Optimal transport solving increases computational overhead, requiring a trade-off in Sinkhorn iteration count.
Evaluation is limited to PASCAL-5^i and COCO-20^i; performance in other domains (e.g., medical imaging, remote sensing) remains untested.
When the query image contains only a single object, the advantages of object-level correlation may be less pronounced than in multi-object scenarios.
Comparisons with methods based on large-scale pretrained models (e.g., SAM) are not included.

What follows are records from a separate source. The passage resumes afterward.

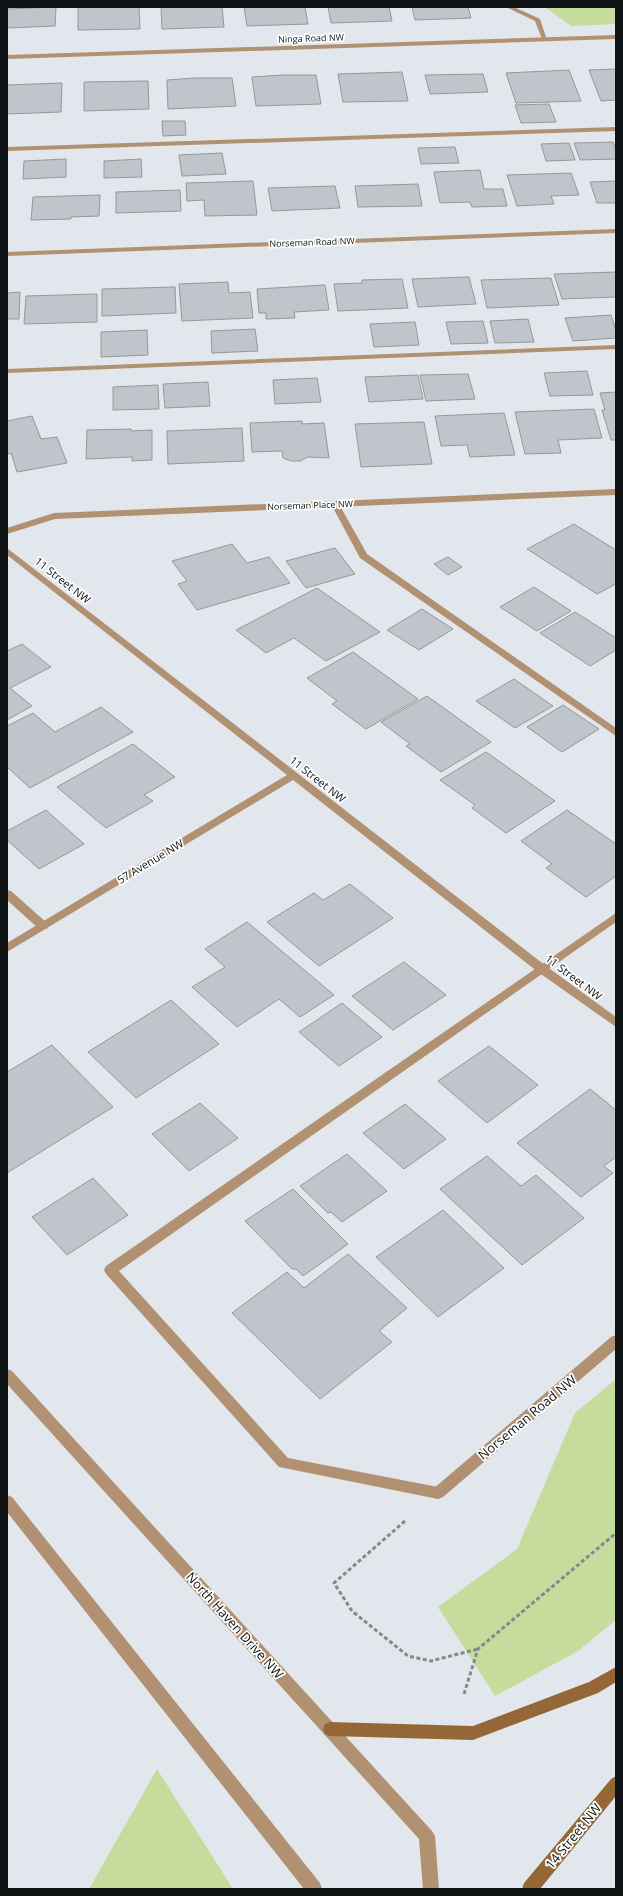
<svg xmlns="http://www.w3.org/2000/svg" width="623" height="1896" font-family="'Open Sans',sans-serif">
	<rect width="100%" height="100%" fill="#e1e7ec"/>
	<path fill="#c5dc9c" d="M545 7H616V24L571 26Z
		M616 1379V1620L578 1651 495 1696 438 1607 517 1549 575 1413Z
		M157 1769 233 1889H89Z"/>
	<path fill="#bfc5ca" stroke="#92989c" d="M56 7 55 26 7 28V9Z
		M78 7H139L140 29 78 30Z
		M161 7H222L224 27 162 29Z
		M244 7H305L308 24 247 26Z
		M328 7H389L392 21 331 23Z
		M412 7H468L471 18 415 20Z
		M616 69V100L601 101 589 70Z
		M569 70 581 101 516 103 506 73Z
		M402 72 408 101 343 102 338 74Z
		M483 74 488 92 430 94 425 75Z
		M283 75H316L321 104 256 106 252 77Z
		M195 78H232L236 106 168 109 167 80Z
		M148 81 149 109 84 111V82Z
		M62 83 61 112 7 114V85Z
		M549 104 556 122 521 123 515 105Z
		M162 121H185L186 135 163 136Z
		M613 142 616 150V159L580 160 574 143Z
		M569 143 575 160 546 161 541 144Z
		M455 147 459 163 421 164 418 148Z
		M222 153 226 174 182 176 179 155Z
		M66 159V177L23 179 24 161Z
		M141 159 142 177 104 178V161Z
		M480 170 484 189H503L507 206 472 207 470 202 440 203 434 172Z
		M571 173 579 195 551 196 554 204 517 206 507 175Z
		M253 181 257 215 205 216 204 200 187 201 186 183Z
		M616 181V203H597L590 182Z
		M418 184 422 206 358 207 355 186Z
		M335 186 340 208 272 211 268 188Z
		M180 190 181 211 116 213V192Z
		M100 195 99 216 71 217V219L31 220 33 197Z
		M616 272V297L562 299 554 274Z
		M469 277 476 304 418 307 412 279Z
		M551 278 559 305 487 308 481 280Z
		M402 279 408 308 338 311 334 284 362 283V280Z
		M228 282 229 293 250 292 253 318 182 321 179 284Z
		M325 285 329 310 294 312 295 318 266 319V313H259L257 289Z
		M175 287 176 313 102 316V289Z
		M20 292 19 319H7V293Z
		M97 294V322L24 324 26 296Z
		M611 315 616 330V338L573 341 565 318Z
		M528 319 534 342 495 343 490 321Z
		M483 321 488 343 451 344 446 322Z
		M415 322 419 345 374 347 370 324Z
		M255 329 258 351 212 353 211 331Z
		M147 330 148 355 101 357V332Z
		M587 371 593 395 550 396 544 373Z
		M468 374 475 399 426 401 420 375Z
		M418 375 423 399 369 402 365 377Z
		M317 378 321 402 275 404 273 380Z
		M208 382 210 406 165 408 163 384Z
		M158 385 159 409 113 410V387Z
		M616 392V440H611L602 410H605L600 393Z
		M594 409 602 438 558 440 561 453 525 454 515 412Z
		M504 413 515 455 470 457 467 445 441 446 435 416Z
		M32 416 41 439 57 437 67 463 17 472 11 453 7 454V421Z
		M302 421V424L324 423 329 458 308 457 300 461H291L283 458 282 451 252 452 250 423Z
		M424 422 432 464 361 467 355 424Z
		M242 428 244 461 168 464 167 431Z
		M131 429V431L152 430V460L132 461V457L86 459 87 430Z
		M574 524 616 550V584L597 594 527 549Z
		M232 544 247 563 269 557 290 583 197 610 178 584 187 581 172 561Z
		M335 548 355 574 306 588 286 561Z
		M448 557 462 567 448 575 434 564Z
		M534 587 571 611 537 631 500 607Z
		M317 588 380 632 326 661 294 638 266 653 236 630Z
		M422 609 453 629 419 650 387 630Z
		M575 612 616 638V650L590 666 540 633Z
		M22 644 51 667 10 688 32 706 7 720V651Z
		M353 652 418 699 366 729 332 704 337 701 307 678Z
		M514 679 553 706 515 728 476 701Z
		M427 696 491 742 441 772 406 746 410 744 381 722Z
		M563 705 599 729 562 752 527 727Z
		M101 707 133 732 30 788 7 767V726L33 713 55 732Z
		M133 744 175 777 144 795 153 801 106 828 57 787Z
		M486 752 555 801 506 833 472 808 475 805 440 780Z
		M46 810 84 844 39 869 7 840V831Z
		M567 810 616 844V876L586 897 546 868 552 864 521 841Z
		M350 884 393 918 319 966 267 922 314 893 323 900Z
		M247 922 334 995 300 1017 279 999 237 1027 192 987 225 967 205 949Z
		M404 962 446 995 393 1030 352 996Z
		M171 1000 219 1044 136 1098 88 1052Z
		M342 1003 382 1037 339 1066 299 1032Z
		M52 1045 113 1107 7 1173V1072Z
		M489 1046 538 1085 487 1123 438 1081Z
		M590 1089 616 1110V1157L604 1166 613 1173 581 1197 517 1143Z
		M200 1103 238 1138 189 1171 152 1134Z
		M405 1104 446 1139 404 1169 363 1133Z
		M347 1154 387 1191 342 1222 331 1212 328 1213 300 1186Z
		M487 1156 521 1186 536 1175 584 1218 522 1265 440 1189Z
		M93 1178 128 1215 67 1255 32 1217Z
		M293 1189 348 1244 303 1276 296 1269H292L245 1221Z
		M443 1210 504 1268 438 1317 376 1257Z
		M348 1254 407 1308 379 1331 392 1342 320 1399 232 1313 287 1272 304 1288Z"/>
	<g fill="none" stroke-linecap="round" stroke-linejoin="round">
		<path stroke="#84898c" stroke-width="3" stroke-dasharray="4 2.5" stroke-linecap="butt" d="M405 1521 334 1583 352 1611 408 1656 431 1661 478 1649
			M464 1694 478 1649 616 1533"/>
		<path fill="#b19172" fill-rule="evenodd" d="M506 7H514L540 19 547 40 542 39 535 21Z
			M616 127V131L7 151V147Z
			M616 345V349L7 373V369Z
			M335 501 339 504 367 554 616 728V736L360 558 331 504Z
			M7 890 11 891 47 923 48 926 47 929H39L7 900Z
			M616 913V922L119 1271 288 1458 438 1487 443 1489 445 1493 443 1497 438 1499 279 1467 106 1274 104 1270 106 1266Z"/>
		<path fill="#b19172" fill-rule="evenodd" d="M616 35V39L7 59V55Z
			M616 229V233L7 256V252Z
			M616 489V495L55 519 7 534V528L54 513Z
			M7 548 546 966 616 1017V1027L538 972 293 780 7 952V943L287 775 7 555Z
			M616 1335V1349L443 1497 438 1499 433 1497 431 1493 433 1489 611 1337Z"/>
		<path fill="#b19172" fill-rule="evenodd" d="M7 1369 12 1371 432 1831 435 1836 439 1889H423L419 1839 7 1384Z
			M7 1495 12 1497 320 1883 322 1889H304L7 1512Z"/>
		<path fill="#956737" fill-rule="evenodd" d="M616 1667V1682L598 1693 473 1740 330 1736 325 1734 323 1729 325 1724 330 1722 473 1726 589 1682Z
			M616 1776V1796L540 1889H522L524 1883 611 1779Z"/>
	</g>
	<g text-anchor="middle" dominant-baseline="central" stroke-width="3.5" stroke-linejoin="round" paint-order="stroke">
		<g font-size="9" fill="#0f1213" stroke="#fff">
			<text transform="translate(311 38) rotate(-2)">Ninga Road NW</text>
			<text transform="translate(312 242) rotate(-2)">Norseman Road NW</text>
			<text transform="translate(310 505) rotate(-2)">Norseman Place NW</text>
		</g>
		<g font-size="11" fill="#0f1213" stroke="#fff">
			<text transform="translate(63 580) rotate(38)">11 Street NW</text>
			<text transform="translate(318 779) rotate(38)">11 Street NW</text>
			<text transform="translate(150 861) rotate(-31)">57 Avenue NW</text>
			<text transform="translate(574 977) rotate(37)">11 Street NW</text>
		</g>
		<g font-size="13" fill="#0f1213" stroke="#fff">
			<text transform="translate(527 1417) rotate(-40)">Norseman Road NW</text>
			<text transform="translate(235 1625) rotate(48)">North Haven Drive NW</text>
			<text transform="translate(573 1836) rotate(-51)">14 Street NW</text>
		</g>
	</g>
	<rect width="623" height="1896" fill="none" stroke="#0f1213" stroke-width="16"/>
</svg>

The concept of object-level correlation can be extended to support-query matching in other dense prediction tasks.
The two-stage strategy of "segment generic objects first, then identify the target" may be particularly valuable in open-world settings.
Modeling prototype assignment via OT is a direction worthy of further exploration.

Rating¶

Novelty: ⭐⭐⭐⭐ The shift from image-level to object-level correlation is creative, and the biological vision motivation is well-grounded.
Experimental Thoroughness: ⭐⭐⭐⭐ Dual datasets, dual backbones, comprehensive ablations, and clear qualitative analysis.
Writing Quality: ⭐⭐⭐⭐ Motivation is clearly articulated, the method is described in detail, and the figures are informative.
Value: ⭐⭐⭐⭐ Offers a new perspective for FSS, though the performance gains are moderate (~1–2% mIoU).